6/2004
vol. 8
Molecular alterations in glioblastoma multiforme: new directions and prospects
Dorota Jesionek-Kupnicka
,
Współcz Onkol (2004) vol. 8; 6 (313–316)
Online publish date: 2004/08/11
Get citation
WSTĘP
Glejak wielopostaciowy (GM – glioblastoma multiforme) pod względem zaburzeń molekularnych jest nowotworem bardzo złożonym, różniącym się profilem molekularnym i epidemiologicznym. W kancerogenezie GM uczestniczy szereg genów supresorowych, takich jak PTEN, TP53, RB1, CDKN2a, CDKN2B, P14ARF oraz amplifikacja różnych protoonkogenów EGFR, CDK4, MDM2, PDGFRA. Współczesna klasyfikacja WHO wyróżnia 3 stopnie złośliwości glejaków rozlanych (G2-G4), na podstawie cech histopatologicznych i przewidywanego przeżycia chorych, a glejak wielopostaciowy jest najbardziej złośliwym guzem glejowym, złożonym z nisko zróżnicowanych nowotworowych astrocytów [1]. Ze względu na różny mechanizm genetyczny, profil epidemiologiczny oraz różną odpowiedź na leczenie wyróżnia się, tzw. wtórny GM, który rozwija się wskutek progresji z preegzystentnych glejaków WHO GII i GIII, częściej u ludzi młodych poniżej 45. roku życia oraz tzw. pierwotny GM powstającym de novo, z krótkim wywiadem klinicznym, częściej u osób starszych [2]. Wtórny glioblastoma związany jest z mutacją P53 oraz utratą heterozygotyczności (LOH, loss of heterozygosity) na chromosomie 17p, 10q, 19q.
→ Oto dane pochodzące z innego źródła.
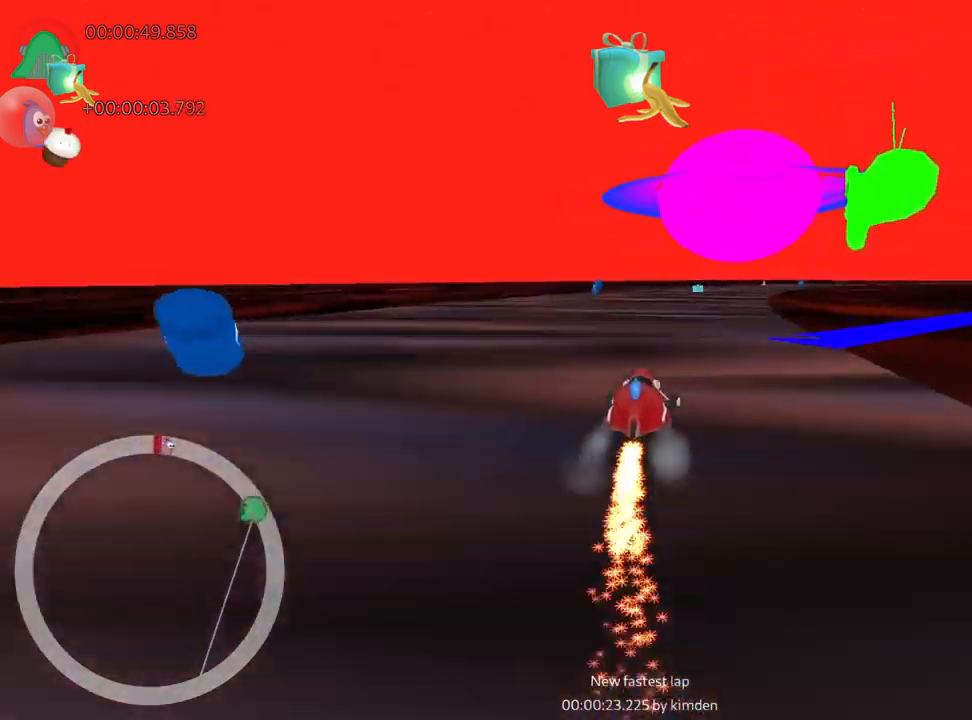
{"keys": ["left", "nitro", "up"], "events": [[50, "right", "up"], [316, "left", "down"], [366, "nitro", "down"]]}
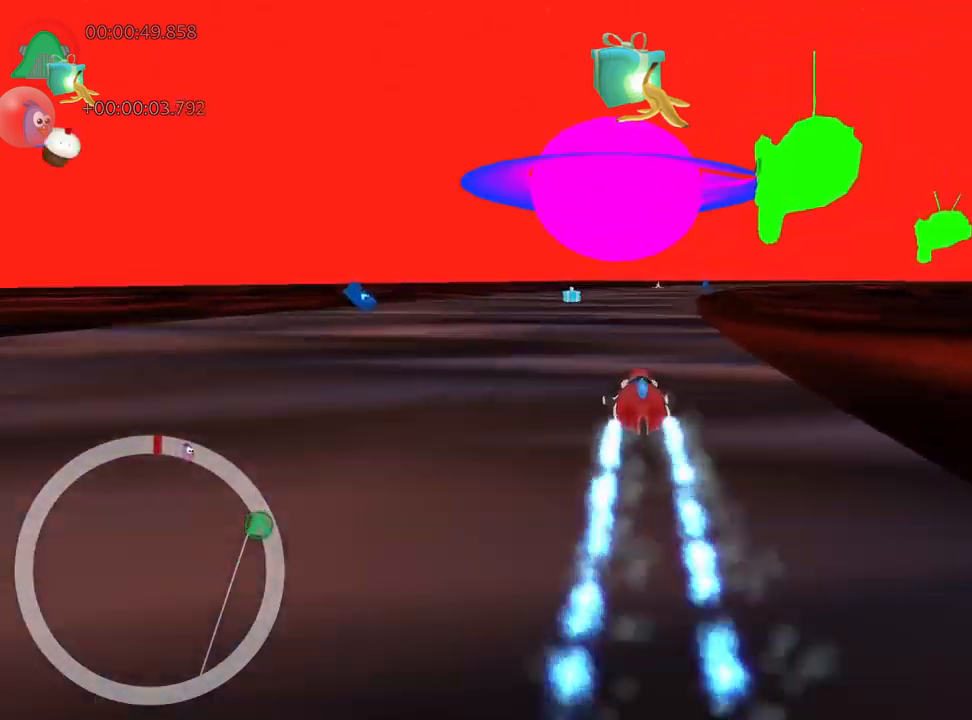
{"keys": ["skid", "up"], "events": [[66, "nitro", "up"], [100, "left", "up"], [116, "skid", "down"], [133, "right", "down"], [283, "right", "up"]]}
Pierwotny GM jest związany z amplifikacją lub nadekspresją EGFR oraz MDM2, LOH 10p i 10q, delecją P16, mutacją PTEN [3]. Do najczęstszych zaburzeń genetycznych w GM należy utrata heterozygotyczności na chromosomie 10 (80–95 proc.) [4, 5].
Na poziome funkcji genów oba typy glioblastoma łączą podobne zaburzenia: uszkodzenie funkcji bądź to przez mutację P53, bądź przez amplifikację MDM2 lub MDM4 lub inaktywację P14ARF [6, 7]. Znany jest również mechanizm alternatywnego splicingu MDM2 z akumulacją TP53, bez mutacji tego genu [8]. Podobnie zaburzenia kontroli cyklu komórkowego na drodze zależnej od genu RB1 w obu typach GM zależą od amplifikacji CDK4, CDK6, CCND1 lub CCND3, homozygotycznej delecji lub hipermetylacji CDKN2A i CDKN2B oraz zmian RB1 [6, 9, 10]. Natomiast różnice pomiędzy obu typami, wg najnowszych badań, dotyczą ekspresji w pierwotnych glioblastoma genów uczestniczących w angiogenezie m.in. VEGF, fms-related tyrosine kinase 1 i IGFBP2 [11].
BADANIA Z UŻYCIEM
MIKROMACIERZY DNA
Badania z użyciem mikromacierzy DNA pozwoliły na weryfikację poglądów, dotyczących patogenezy i cech klinicznych w innych nowotworach, takich jak chłoniaki, szczególnie w chłoniaku B z dużych komórek (DLBCL) [12], raku gruczołu piersiowego [13], czerniaku złośliwym [14]. W guzach pochodzenia astrocytarnego, szczególnie w glioblastoma wydają się mieć szczególne znaczenie ze względu na możliwość ingerencji terapeutycznej w mechanizmy progresji w tych nowotworach lub na poziomie ekspresji genów w GM, powstającym de novo.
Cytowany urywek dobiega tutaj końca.